I spent ten years writing Oracle PL/SQL. I was good at it. Really good. And towards the end of that decade, that started to feel like a problem.

Not a crisis, nothing dramatic. Just a quiet realisation that the problems I used to stay late to solve had become routine. I knew the codebase, I knew the quirks of the platform, I knew what the answer was going to be before I’d finished reading the question. Expertise, it turns out, can start to feel like a ceiling.

The thing that cracked it open was a project I got pulled into for my domain knowledge. I spent most of that time watching the DevOps teams work. I don’t know exactly what clicked, maybe it was how fast they moved, or how differently they thought about problems, but I went home from those meetings genuinely curious in a way I hadn’t been in a while.


That curiosity eventually forced a decision: do I actually make the jump, or find something safer?

The safer option was a vendor tool, a gentler curve, closer to what I already knew. The other path was Java, Spring Boot, DevSecOps. I’d be starting from scratch. I’d be the junior guy in the room for a while, and I wasn’t sure how long “a while” would actually be.

A couple of people I wanted to call out helped me think through it. Both had worked with me before, which mattered. They knew what I was actually like, not just what I was saying in the conversation.

The first was someone I was working with at the time. She’d seen me figure things out before. When I was telling her about the technology gap and how daunting the Java path felt, she wasn’t particularly sympathetic, not in a dismissive way, but in the way someone is when they’re not worried. She was more confident in what I could do than I was. That alone shifted something.

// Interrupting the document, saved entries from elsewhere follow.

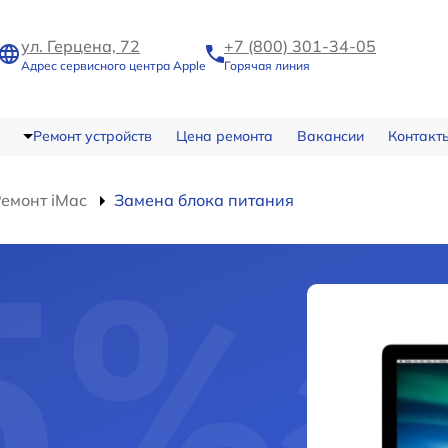
ул. Герцена, 72
+7 (800) 301-34-05
Адрес сервисного центра Apple
Горячая линия
Ремонт устройств
Цена ремонта
Вакансии
Контакт
емонт iMac
Замена блока питания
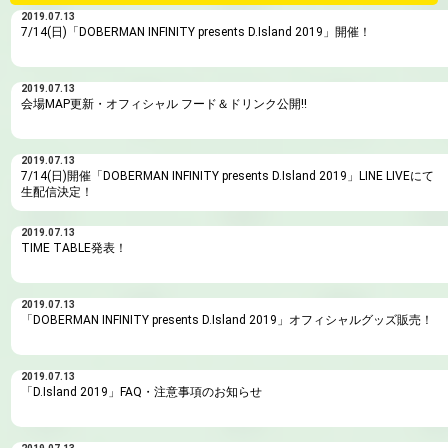
2019.07.13
7/14(日)「DOBERMAN INFINITY presents D.Island 2019」開催！
2019.07.13
会場MAP更新・オフィシャル フード＆ドリンク公開!!
2019.07.13
7/14(日)開催「DOBERMAN INFINITY presents D.Island 2019」LINE LIVEにて
生配信決定！
2019.07.13
TIME TABLE発表！
2019.07.13
「DOBERMAN INFINITY presents D.Island 2019」オフィシャルグッズ販売！
2019.07.13
「D.Island 2019」FAQ・注意事項のお知らせ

She brought in a second person she thought I should talk to. He listened to both options and said something that I’ve thought about a lot since: if you go down the vendor tool route, your career becomes tied to that product. You’re only as relevant as that tool is, or the places still using it. But Java, Spring Boot, DevSecOps, that’s not a niche. That’s the world. Infinite doors, his words roughly.

I chose the harder path.


My first role was on a large platform project, a hundred-plus person team, real stakes, real pressure. The first months were humbling. Task after task, things that should have been a few days of work, took far longer than they should have. Code review after code review, comments to address, changes to make, back and forth until I’d lost track of what version I was on. It wasn’t one bad task. It was that pattern repeating across most of what I touched early on. Different cases, same flavour. This was the gap, right in front of me, every day.

But I was still contributing, and the gap was slowly closing in ways I could actually measure.

I went from developer to lead developer, and kept going from there.


The honest version is: I got lucky that the right people were around when I was making the decision. I got lucky that there was space to be slow for a while. And I did the unglamorous thing of sitting with discomfort long enough for it to stop feeling quite so uncomfortable.

The ten years of PL/SQL weren’t wasted. The domain knowledge, the way I think about data and systems, that’s still in there. It just lives in a different context now.

If I’d stayed comfortable, I’d still be the expert. I’m not sure that would have been enough.